За окном темнеет. Рэйна делает вдох, пытаясь не заплакать. На ее коленях лежит страница, где заглавная буква «Р» сопровождается длинной вереницей черточек.
– Я была жестока.
– Я так не думаю, – мягко возражает Бернис.
– Я видела жестокость, – говорит Гретель. – Ты не была жестока.
– Я предала его, – почти шепотом произносит Рэйна.
– Он типа как просил тебя сделать выбор, – напоминает Эшли.
– Должно быть, было ужасно смотреть, как он рвется на части, – говорит Бернис. – Но ты не можешь винить себя за то, что случилось. Это не ты разорвала его надвое.
– Он мертв, потому что я была эгоистичной, потому что я была недоброй, – шепчет Рэйна. – Он умер, а я продолжила жить, продолжила жить полной, роскошной жизнью…
– Жизнью, которая тебе даже не нравится, так? – замечает Руби. Она уже стерла всю влагу с меха своей шубы, так что теперь он просто стоит дыбом.
– У меня хорошая жизнь, – Рэйна качает головой. – У меня замечательная жизнь. И более того, я эту жизнь выбрала.
– Из того, что ты ее выбрала, не следует, что она тебе нравится, – возражает Бернис.
– Это было все равно что сложенная колода, и никто не знал последствий того или иного выбора, – говорит Руби.
Рэйна проводит большим пальцем по краю стопки бумаг. Потом обводит взглядом остальных.
– Ваши ошибки, если их вообще можно так назвать, были сделаны
– Ради жизни, которую ведешь сейчас, – отвечает Уилл.
– Ради своего ребенка, – добавляет Эшли.
– Эти причины не были хорошими, – возражает Рэйна. – Эти причины были очень плохими.
Как долго я смотрела на половинки его тела, прежде чем дверь распахнулась и на пороге возник Джейк Джексон без единой кровинки в лице? На секунду мне показалось, что его сейчас стошнит.
– Что за хрень? – спросил он.
«Это После, – подумала я. – Я здесь. Я прибыла. Я проживу здесь всю оставшуюся жизнь».
Я не могла отвести взгляд от Р–. Одна половина его тела упала жуткой стороной вверх, обнажая срез внутренней анатомии: скользкая розовая плоть, мягкие органы, кости с крошечными отверстиями просветов. Органы были по большей части целы, как будто каждый из них, так сказать, выбрал свою сторону, но желеобразный серый мозг разделился точно пополам и по-прежнему удерживался в половинках его черепа – как будто кто-то аккуратно расщепил грецкий орех в скорлупе. Часть внутренностей свисала поверх желудка на пол. Тощая нога была согнута в узловатом колене. Остальная часть ноги наискосок торчала среди расколотых половиц. Рука была частично зажата под туловищем, но ладонь осталась свободна – она лежала ладонью вверх, выброшенная вперед, с растопыренными пальцами, словно умоляя о чем-то.
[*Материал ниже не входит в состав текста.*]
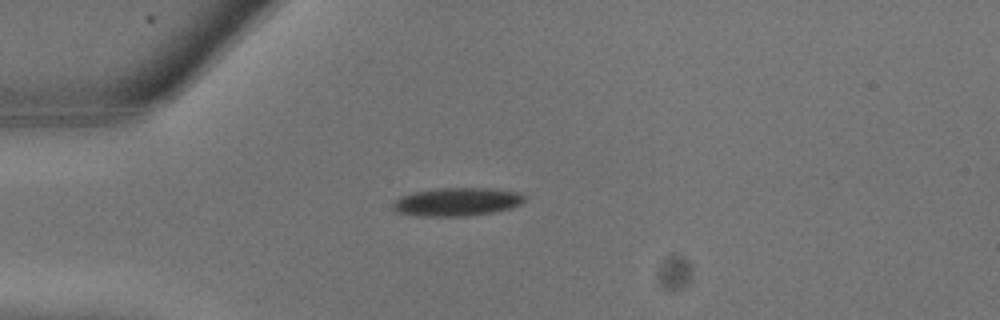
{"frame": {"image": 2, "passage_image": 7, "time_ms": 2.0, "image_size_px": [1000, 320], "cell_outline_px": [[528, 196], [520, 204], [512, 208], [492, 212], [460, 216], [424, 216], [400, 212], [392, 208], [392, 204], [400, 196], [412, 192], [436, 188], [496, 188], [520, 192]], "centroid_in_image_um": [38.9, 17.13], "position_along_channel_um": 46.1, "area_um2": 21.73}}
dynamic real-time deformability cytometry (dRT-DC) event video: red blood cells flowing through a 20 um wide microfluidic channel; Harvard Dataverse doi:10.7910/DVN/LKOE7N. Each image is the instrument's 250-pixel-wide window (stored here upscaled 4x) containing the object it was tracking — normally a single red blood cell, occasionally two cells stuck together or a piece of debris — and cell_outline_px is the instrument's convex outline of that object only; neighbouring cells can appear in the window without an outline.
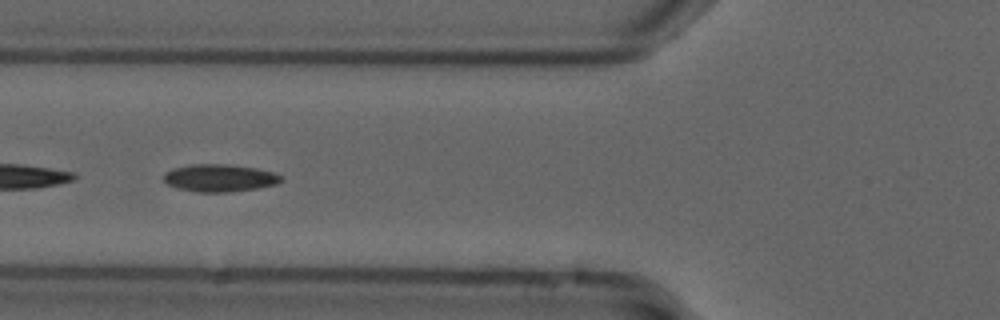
{"species": "common noctule bat (a hibernating species)", "species_latin": "Nyctalus noctula", "temperature_condition": "cold", "stored_images_in_passage": 28, "camera_frame_rate_fps": 3000, "um_per_image_px": 0.085, "animal": {"sex": "male", "forearm_length_mm": 52.5}, "frame": {"image": 1, "passage_image": 9, "time_ms": 2.667, "image_size_px": [1000, 320], "cell_outline_px": [[284, 180], [276, 184], [256, 188], [232, 192], [200, 192], [176, 188], [168, 184], [164, 180], [164, 172], [172, 168], [192, 164], [228, 164], [256, 168], [272, 172], [284, 176]], "centroid_in_image_um": [18.67, 15.12], "position_along_channel_um": 107.1, "area_um2": 18.9}}
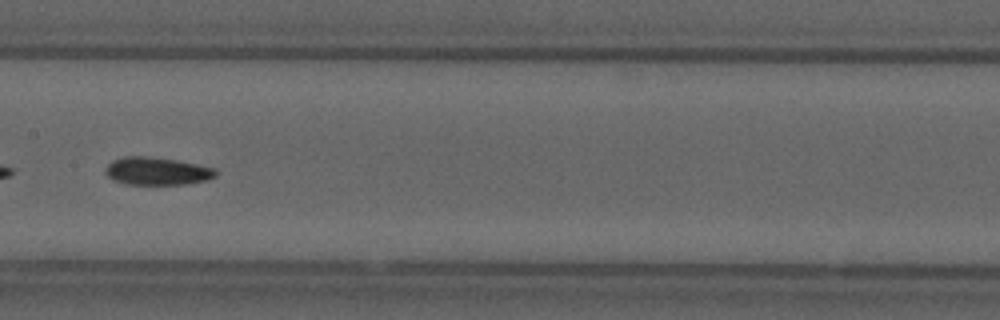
{"frame": {"image": 2, "passage_image": 16, "time_ms": 5.0, "image_size_px": [1000, 320], "cell_outline_px": [[216, 176], [204, 180], [184, 184], [124, 184], [112, 180], [104, 172], [104, 168], [112, 160], [124, 156], [148, 156], [176, 160], [216, 168]], "centroid_in_image_um": [13.28, 14.54], "position_along_channel_um": 194.1, "area_um2": 17.86}}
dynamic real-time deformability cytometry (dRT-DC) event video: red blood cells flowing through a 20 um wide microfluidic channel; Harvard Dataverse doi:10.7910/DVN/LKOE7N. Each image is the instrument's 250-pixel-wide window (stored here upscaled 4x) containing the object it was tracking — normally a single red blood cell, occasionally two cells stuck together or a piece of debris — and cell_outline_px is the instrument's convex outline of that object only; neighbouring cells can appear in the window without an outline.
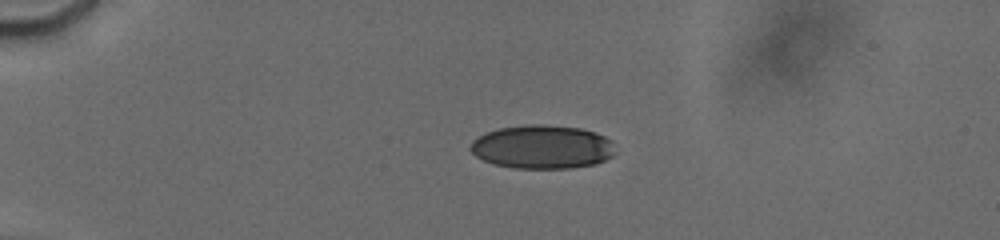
{"species": "human", "species_latin": "Homo sapiens", "temperature_condition": "cold", "stored_images_in_passage": 15, "camera_frame_rate_fps": 3000, "um_per_image_px": 0.085, "donor": {"sex": "male"}, "frame": {"image": 1, "passage_image": 1, "time_ms": 0.0, "image_size_px": [1000, 240], "cell_outline_px": [[616, 152], [612, 156], [596, 164], [568, 168], [512, 168], [496, 164], [484, 160], [476, 156], [468, 148], [472, 140], [488, 132], [500, 128], [532, 124], [544, 124], [580, 128], [596, 132], [612, 140]], "centroid_in_image_um": [46.12, 12.49], "position_along_channel_um": 38.9, "area_um2": 36.88}}
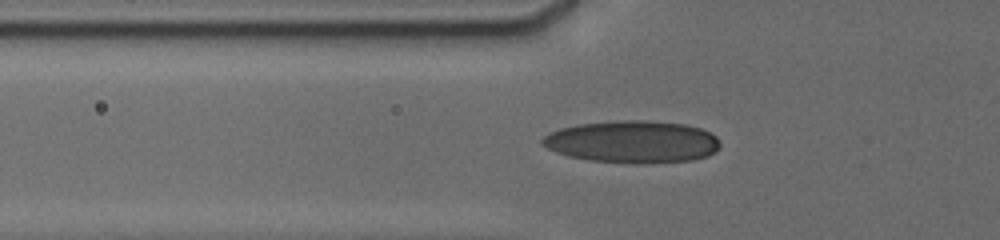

Кровь окрасила ковровое покрытие, впиталась в треснувшие половицы там, где он ударил ногой, собралась в лужицы и свернулась. Мускусный, животный запах висел в воздухе: сырое мясо и навоз, железо и соль.
Я пыталась не смотреть на его половые органы (ведь следовало оставить ему хотя бы какие-то остатки достоинства, соблюсти хоть какие-нибудь приличия?), но ничего не могла с собой поделать. Член тоже был разделен ровно пополам: розовое, губчатое внутреннее содержание и гладкая трубочка посередине. Я хотела бы чем-то прикрыть пах Человечка; я не хотела, чтобы Джейк это видел. Я не хотела, чтобы Джейк шутил над этим, даже мысленно, хотя, похоже, он был не в том настроении, чтобы шутить.